Is it surprising, then, if an unelected leader who opted for civil war, who turned Irishman against Irishman - which was what Tone (and his colleagues) certainly did 200 years ago - is transformed into an inspirational hero by elected democratic politicians, that elements in Irish life today can justify a return to violence? For Tone, and the men and women who followed him, chose to consult their own passionate feelings on Ireland's future and caused other men to die for those feelings; self and nation became a single entity.

So it has been for the men and women of the IRA for the past 28 years. They have consulted themselves about whether people should or should not die. Now their leaders, apparently sick of the slaughter, want the killing to stop. They want to negotiate their way out of the bloodshed and towards victory.

Absurd contrivance

And to facilitate the magical process of transforming the base metal of Northern Ireland into a field of cloth of gold, talks have had to be convened under ridiculous rules which violated democracy merely so as to accommodate loyalist murderers without a mandate. If you bend the rules to get such people into talks, is it surprising that they then bend a few more? Is it surprising that if killers know that their exclusion from the talks brings the entire peace process to a halt, they will continue to kill anyway?

For they have been given been given power without responsibility and can kill without consequence. This absurd contrivance, the peace process, has been assembled in order to enable those who murder to end their campaign of murder without loss of face - and more, with political advantage accruing; and now from the sanctuary of this peace process, the killing has started again in earnest.

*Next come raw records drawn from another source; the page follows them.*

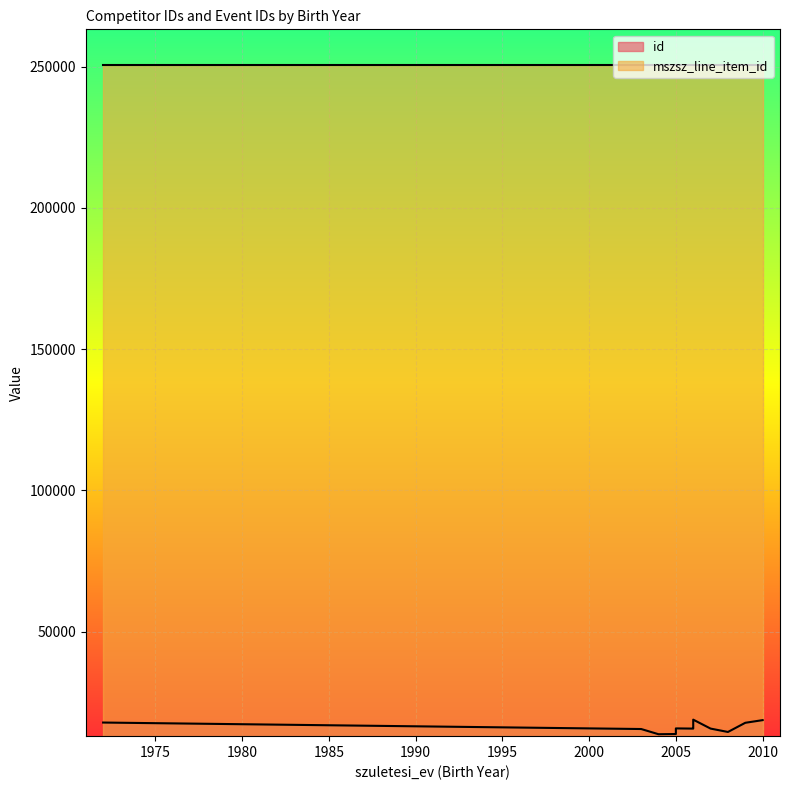

What is the average value of the id series?

16067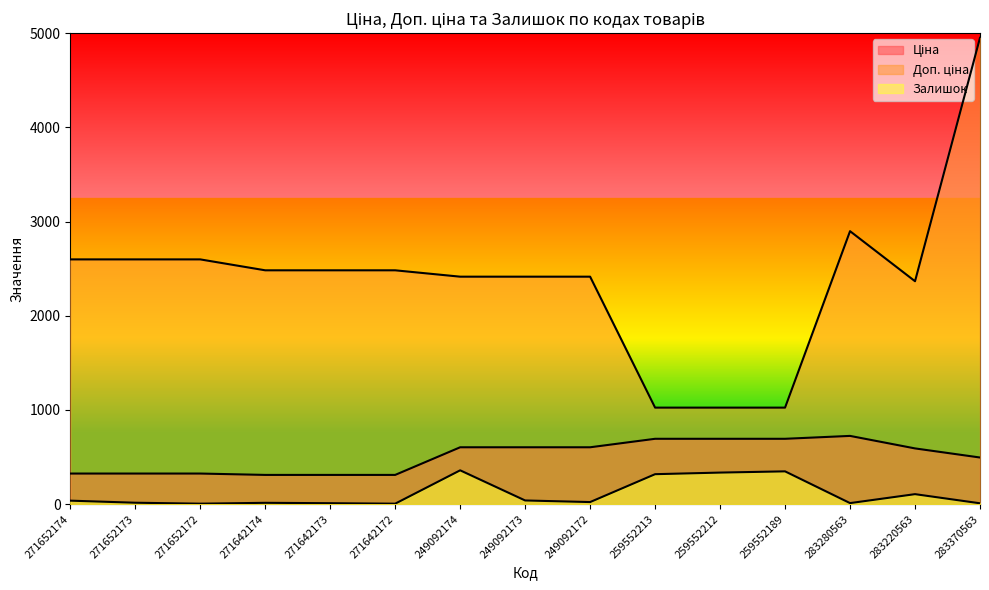

How many lines are shown in the chart?

3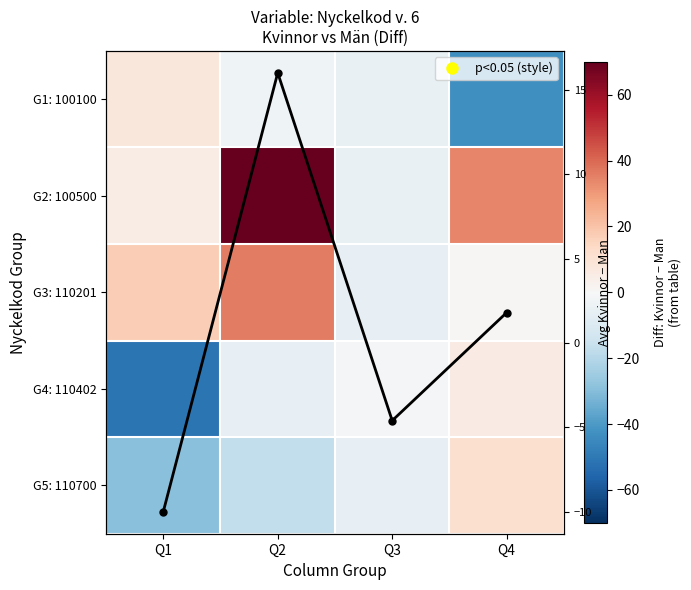

At how many categories does at least one series exceed -37?

4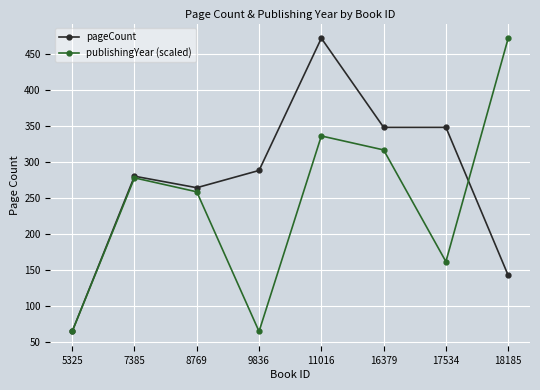

At which category does pageCount reach its first local valley?

8769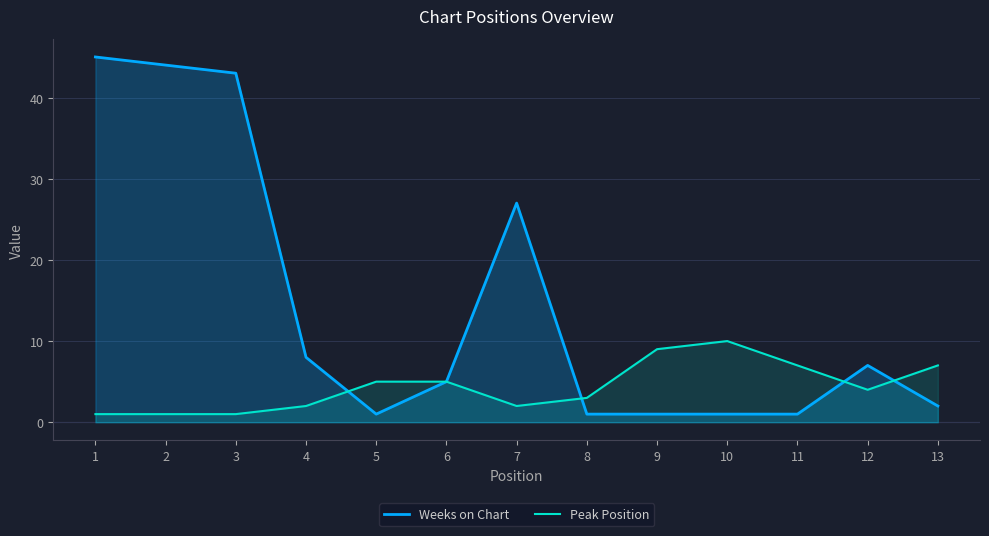

List the series in order of their overall mean, highest first.

Weeks on Chart, Peak Position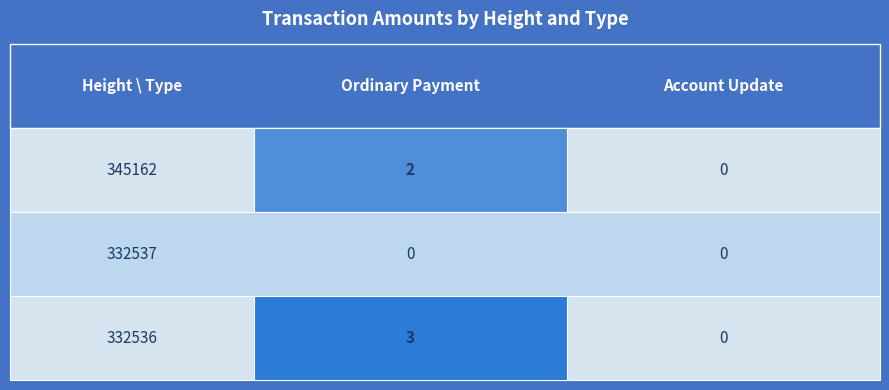

At which label does Account Update reach its peak?

345162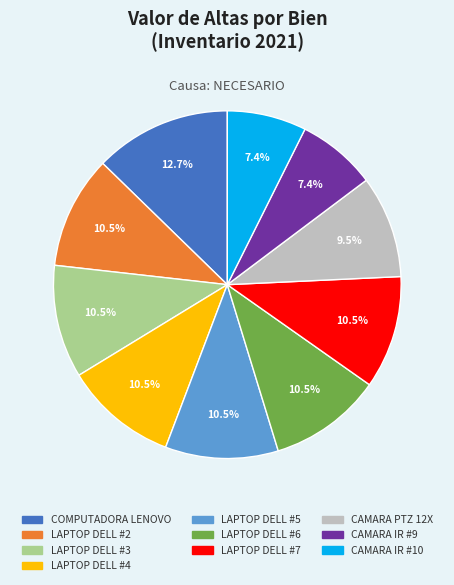

Count the number of slices in the pie.

10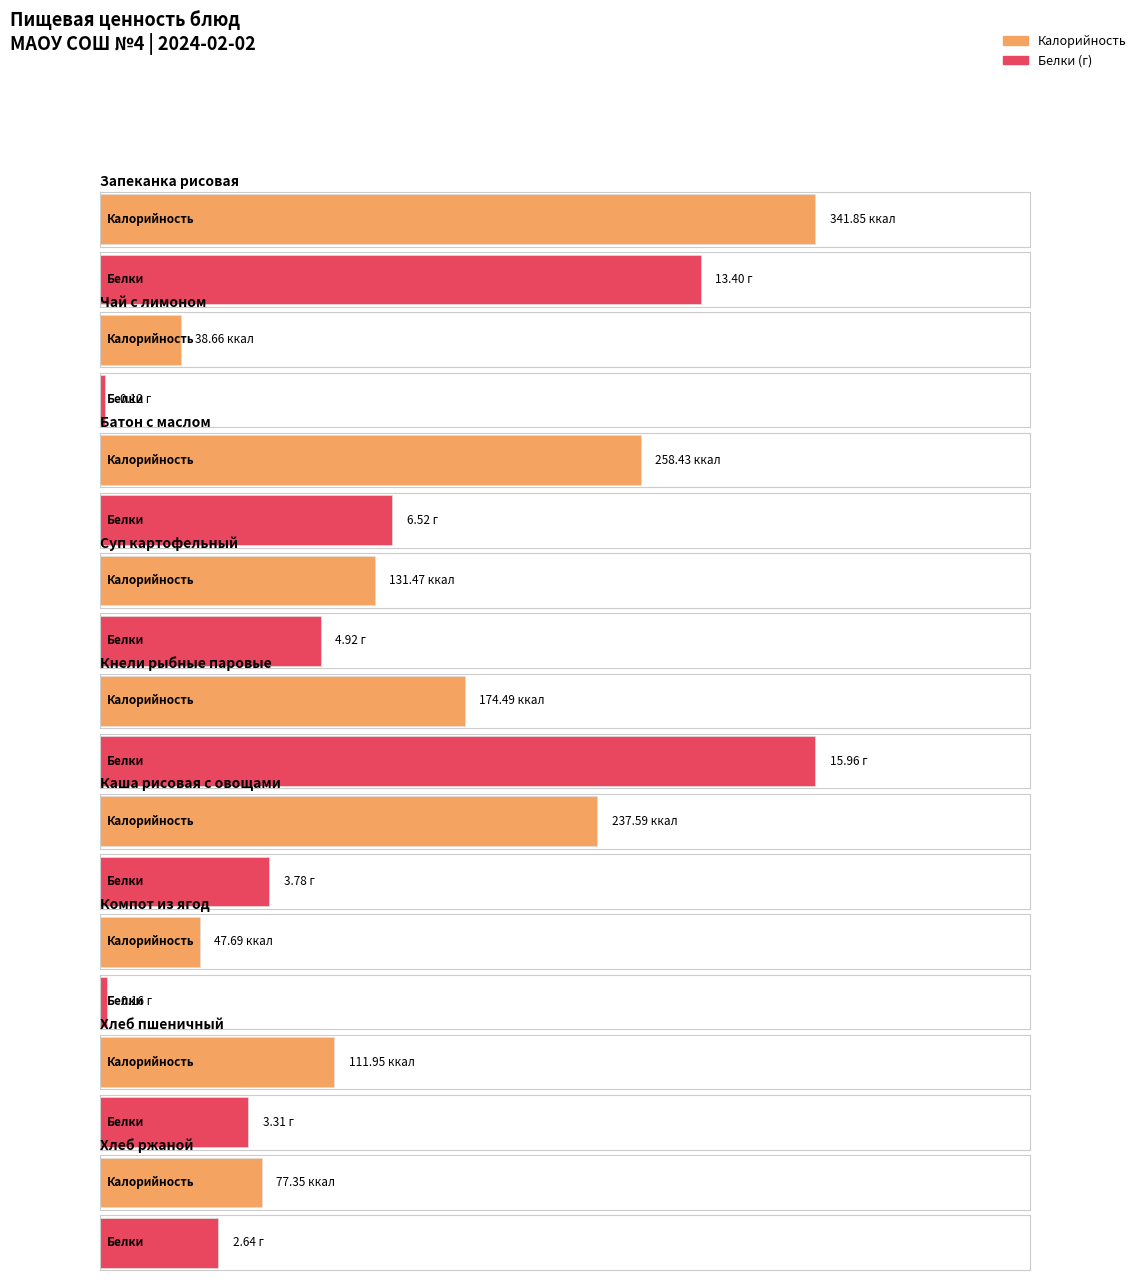

Where is Калорийность nearest to the value 190?

Кнели рыбные паровые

We are forced to relive our lessons time and time again; and while within our political culture we continue to revere the memory of men of violence, we are probably doomed to this endless cycle of murder, repression and grievance, leading to more murder. . . We might start contemplating, on the bicentenary of his death, that the legacy of Wolfe Tone is the great poisoned chalice of Irish nationalism, and that where he is thought to lie is ill-named: it should be Forebodingstown.